Where we do gather more details of the medical and social world of Ourense is in the extensive individual biographies of medical figures who suffered repression in the Civil War and post-war period in Ourense (pp. 55-91) and in Galicia as a whole (pp. 93-111). The arbitrary nature of the Nationalist repression is a well known fact but some examples will illustrate this more clearly. In the case of Laureano Gómez Paratcha, a doctor from Pontevedra, his activities as parliamentary deputy for the regionalist ORGA in 1932, and as Minister of Industry and Commerce in Lerroux’s government cost him twelve years in prison, before emigrating to Buenos Aires, only to return to Spain the following year (p. 69). Carlos Guitián Fábrega was a doctor in the Hospital Provincial de Ourense in charge of the venereal disease section. Known to the insurgents to be a member of the Partido Galeguista and a local trade union he was investigated but not actually dismissed from his post (p. 70). José Pardo Babarro, eye doctor and anarchist, who wrote the «Sexuality» section of the anarchist review Brazo y Cerebro, was mobilized to the Front where he perished (pp. 78-80). Doctors form the bulk of those who suffered reprisals, from Lorda’s account, and it would have been interesting to have discussed differences in treatment with regard to nurses and other medical staff. The lack of women in this account could have merited some kind of special attention; we assume that repression of a broader range of medical orderlies and female nurses, for example, is a task still to be undertaken.
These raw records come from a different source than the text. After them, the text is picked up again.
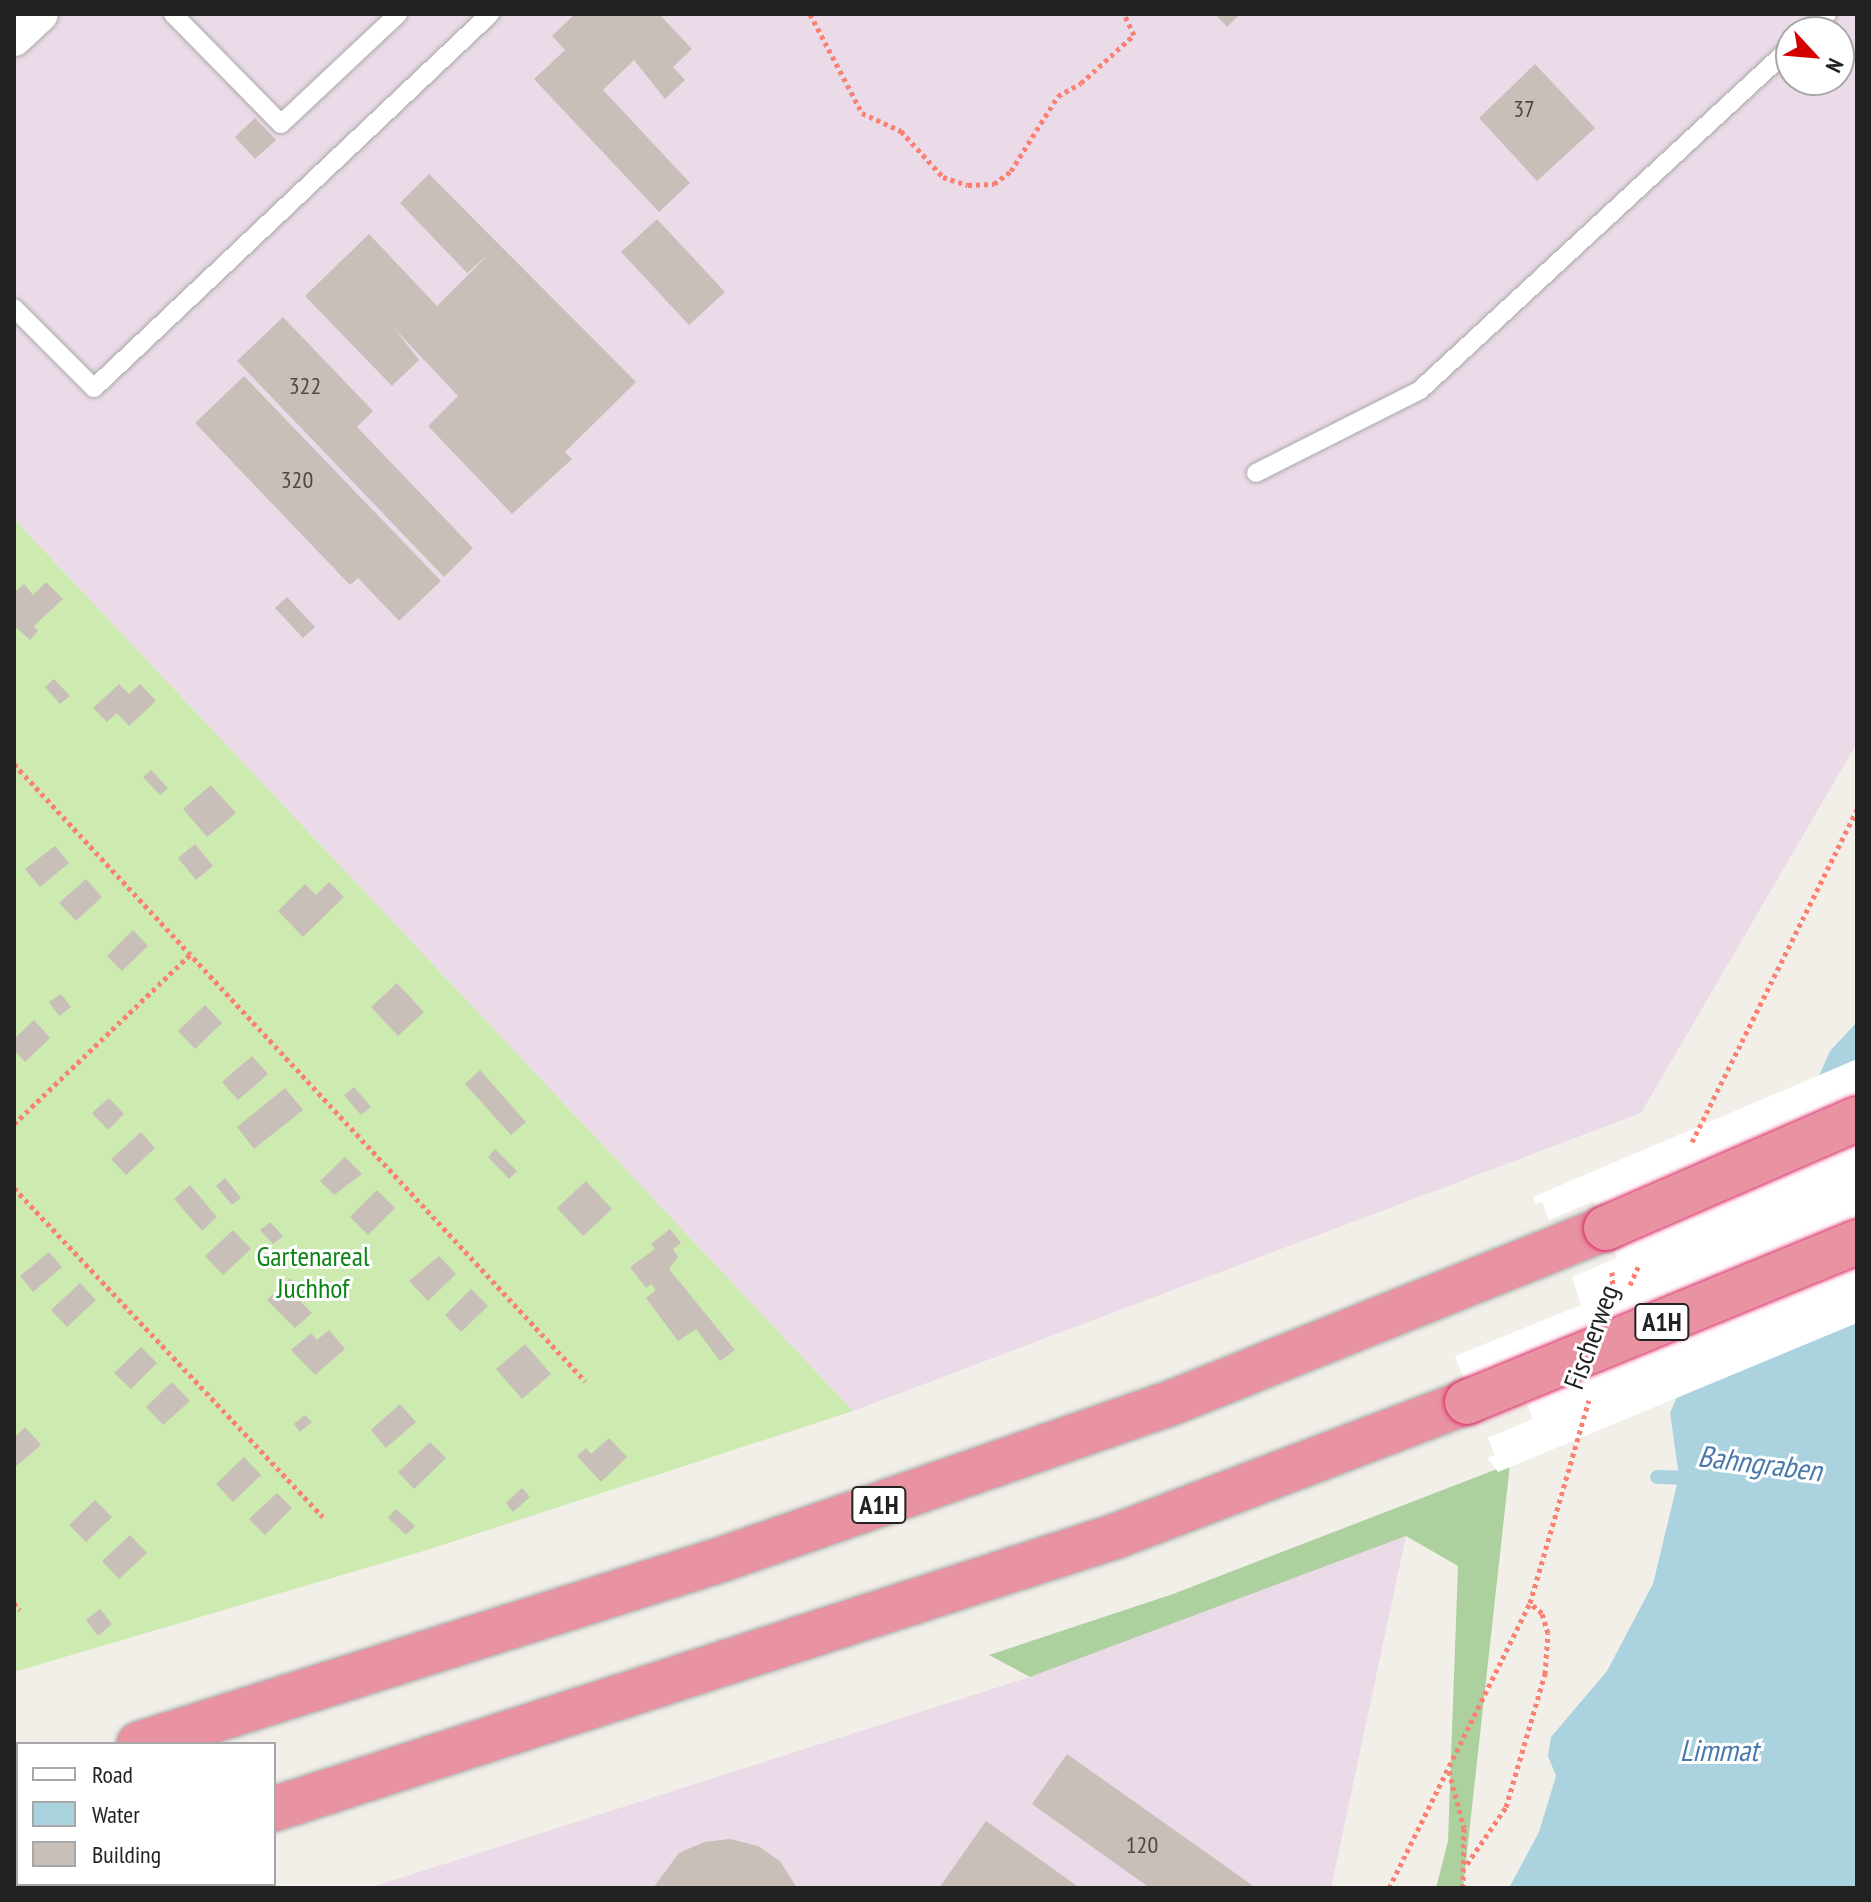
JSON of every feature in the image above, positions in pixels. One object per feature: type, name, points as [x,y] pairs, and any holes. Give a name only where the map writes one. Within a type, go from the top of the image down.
[{"type":"highway","name":"A1H","points":[[145,1742],[720,1560],[1166,1405],[1609,1245],[1857,1119]]},
{"type":"highway","name":"A1H","points":[[276,1808],[1116,1536],[1467,1402],[1857,1242]]},
{"type":"street","points":[[14,38],[40,14]]},
{"type":"lane","points":[[173,14],[281,124],[398,14]]},
{"type":"lane","points":[[14,308],[94,388],[490,14]]},
{"type":"lane","points":[[1256,473],[1420,390],[1775,62]]},
{"type":"path","points":[[810,14],[862,113],[901,131],[943,177],[968,185],[994,184],[1011,171],[1058,96],[1081,83],[1134,35],[1124,14]]},
{"type":"path","points":[[14,764],[585,1381]]},
{"type":"path","points":[[1687,1152],[1857,810]]},
{"type":"path","points":[[14,1124],[192,953]]},
{"type":"path","points":[[14,1188],[323,1517]]},
{"type":"path","points":[[1609,1245],[1613,1308]]},
{"type":"path","name":"Fischerweg","points":[[1626,1295],[1644,1252]]},
{"type":"path","name":"Fischerweg","points":[[1389,1888],[1530,1603],[1591,1394]]},
{"type":"path","points":[[14,1603],[20,1610]]},
{"type":"path","points":[[1467,1864],[1506,1807],[1545,1674],[1548,1633],[1542,1613],[1530,1603]]},
{"type":"path","points":[[1449,1771],[1464,1828],[1467,1864],[1463,1888]]},
{"type":"shaded area","points":[[14,14],[1857,14],[1857,743],[1641,1113],[853,1411],[14,519]]},
{"type":"shaded area","points":[[1406,1536],[1331,1888],[369,1888],[1030,1677]]},
{"type":"green space","name":"Gartenareal Juchhof","points":[[14,519],[853,1411],[427,1550],[14,1672]]},
{"type":"green space","points":[[1510,1464],[1463,1888],[1436,1888],[1448,1841],[1458,1566],[1406,1536],[1030,1677],[989,1655],[1173,1594]]},
{"type":"water","name":"Limmat","points":[[1857,1022],[1857,1888],[1509,1888],[1539,1832],[1556,1776],[1548,1756],[1551,1737],[1607,1671],[1653,1584],[1679,1476],[1670,1413],[1830,1051]]},
{"type":"pier","points":[[1857,1059],[1857,1323],[1498,1472],[1488,1458],[1495,1455],[1488,1438],[1533,1419],[1511,1363],[1465,1381],[1455,1356],[1581,1305],[1572,1277],[1617,1258],[1594,1201],[1549,1220],[1542,1202],[1536,1204],[1533,1197]]},
{"type":"building","points":[[575,14],[659,14],[692,49],[673,67],[685,80],[665,99],[634,60],[603,90],[690,183],[659,212],[534,79],[565,50],[552,36]]},
{"type":"building","points":[[1215,14],[1240,14],[1227,27]]},
{"type":"building","points":[[1535,64],[1595,128],[1537,181],[1479,118]]},
{"type":"building","points":[[255,118],[276,140],[255,159],[235,137]]},
{"type":"building","points":[[429,174],[636,382],[565,452],[572,459],[512,514],[428,426],[458,396],[394,328],[419,360],[392,386],[305,296],[369,234],[437,306],[489,254],[467,273],[400,203]]},
{"type":"building","points":[[657,219],[725,292],[689,325],[621,252]]},
{"type":"building","points":[[283,317],[373,411],[357,427],[473,548],[444,577],[237,361]]},
{"type":"building","points":[[244,376],[441,581],[399,621],[358,578],[350,585],[195,423]]},
{"type":"building","points":[[46,582],[63,599],[34,626],[38,631],[30,640],[14,626],[14,592],[24,584],[33,595]]},
{"type":"building","points":[[287,597],[315,627],[303,638],[275,608]]},
{"type":"building","points":[[54,679],[70,696],[60,704],[45,687]]},
{"type":"building","points":[[119,684],[129,694],[140,684],[156,701],[129,726],[117,713],[107,722],[93,708]]},
{"type":"building","points":[[151,770],[168,788],[160,795],[143,777]]},
{"type":"building","points":[[211,785],[236,813],[207,837],[183,809]]},
{"type":"building","points":[[195,844],[213,866],[196,880],[178,858]]},
{"type":"building","points":[[55,846],[69,863],[40,887],[25,869]]},
{"type":"building","points":[[86,879],[102,897],[76,921],[59,903]]},
{"type":"building","points":[[329,882],[344,897],[303,937],[278,911],[305,884],[316,895]]},
{"type":"building","points":[[133,930],[148,946],[122,971],[107,956]]},
{"type":"building","points":[[397,983],[424,1012],[398,1036],[371,1007]]},
{"type":"building","points":[[61,994],[71,1007],[59,1016],[49,1002]]},
{"type":"building","points":[[205,1005],[222,1023],[195,1049],[178,1031]]},
{"type":"building","points":[[34,1020],[50,1038],[25,1062],[14,1050],[14,1039]]},
{"type":"building","points":[[252,1056],[268,1074],[238,1100],[222,1082]]},
{"type":"building","points":[[480,1070],[526,1122],[511,1135],[465,1084]]},
{"type":"building","points":[[354,1087],[371,1107],[361,1115],[344,1095]]},
{"type":"building","points":[[285,1088],[303,1110],[254,1149],[237,1127]]},
{"type":"building","points":[[109,1098],[124,1114],[108,1130],[92,1113]]},
{"type":"building","points":[[141,1132],[155,1148],[126,1175],[111,1159]]},
{"type":"building","points":[[495,1149],[517,1171],[509,1179],[488,1157]]},
{"type":"building","points":[[345,1157],[362,1174],[334,1195],[320,1181]]},
{"type":"building","points":[[225,1178],[241,1198],[232,1205],[216,1186]]},
{"type":"building","points":[[586,1181],[612,1209],[583,1236],[557,1208]]},
{"type":"building","points":[[190,1185],[217,1217],[202,1231],[174,1199]]},
{"type":"building","points":[[377,1190],[395,1208],[368,1235],[350,1217]]},
{"type":"building","points":[[270,1222],[283,1236],[273,1244],[260,1230]]},
{"type":"building","points":[[670,1229],[681,1243],[673,1249],[678,1257],[669,1269],[735,1350],[720,1361],[696,1329],[678,1341],[646,1298],[656,1290],[651,1284],[646,1288],[630,1267],[655,1249],[651,1244]]},
{"type":"building","points":[[233,1230],[251,1249],[223,1275],[205,1256]]},
{"type":"building","points":[[49,1252],[62,1267],[33,1292],[20,1276]]},
{"type":"building","points":[[439,1256],[456,1274],[428,1301],[409,1281]]},
{"type":"building","points":[[290,1278],[306,1294],[299,1300],[312,1313],[295,1328],[267,1300]]},
{"type":"building","points":[[80,1283],[96,1300],[67,1327],[51,1310]]},
{"type":"building","points":[[471,1289],[488,1306],[461,1332],[445,1315]]},
{"type":"building","points":[[329,1330],[345,1349],[315,1375],[291,1350],[311,1333],[317,1340]]},
{"type":"building","points":[[525,1344],[551,1374],[522,1399],[496,1369]]},
{"type":"building","points":[[141,1347],[157,1363],[131,1389],[114,1373]]},
{"type":"building","points":[[172,1382],[190,1401],[163,1425],[146,1407]]},
{"type":"building","points":[[400,1404],[416,1422],[386,1448],[371,1430]]},
{"type":"building","points":[[305,1415],[312,1422],[300,1432],[294,1424]]},
{"type":"building","points":[[25,1427],[41,1445],[14,1468],[14,1438]]},
{"type":"building","points":[[609,1438],[627,1457],[601,1482],[577,1456],[586,1448],[591,1454]]},
{"type":"building","points":[[430,1442],[446,1458],[414,1489],[398,1472]]},
{"type":"building","points":[[244,1457],[261,1475],[233,1502],[216,1484]]},
{"type":"building","points":[[522,1488],[530,1497],[513,1512],[506,1503]]},
{"type":"building","points":[[277,1493],[292,1508],[265,1535],[249,1519]]},
{"type":"building","points":[[95,1500],[112,1517],[86,1542],[69,1525]]},
{"type":"building","points":[[396,1509],[415,1526],[406,1535],[388,1518]]},
{"type":"building","points":[[130,1535],[147,1553],[119,1579],[102,1561]]},
{"type":"building","points":[[100,1609],[112,1624],[98,1636],[86,1620]]},
{"type":"building","points":[[1067,1754],[1252,1885],[1250,1888],[1150,1888],[1032,1804]]},
{"type":"building","points":[[986,1821],[1080,1888],[939,1888]]},
{"type":"building","points":[[730,1839],[758,1846],[780,1861],[797,1888],[653,1888],[679,1853],[704,1842]]},
{"type":"waterway","name":"Bahngraben","points":[[1657,1477],[1697,1478]]}]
Some of the most striking material presented in this volume includes the reproduction of photographs of the accused, memos from the committees charged with processing their «depuración» and records of hearings instigated by the new Nationalist authorities. Although photographs, as Susan Sontag wrote, can be used as a tool of surveillance, on the other hand they can furnish us with evidence. The names, biographies and photographs of individuals in prisons around Galicia, become a way of being able «to collect the world… Photographs really are experience captured, and the camera is the ideal arm of consciousness in its acquisitive mood» (2). For those caught in the repression of the Francoist state, they aid in researching their fate or, as Castilla del Pino writes, they do justice to the recording of their history: «Hai que seguir investigando. Hai que reescribi-la nosa Historia» (p. 16), he urges in the last words of his prologue.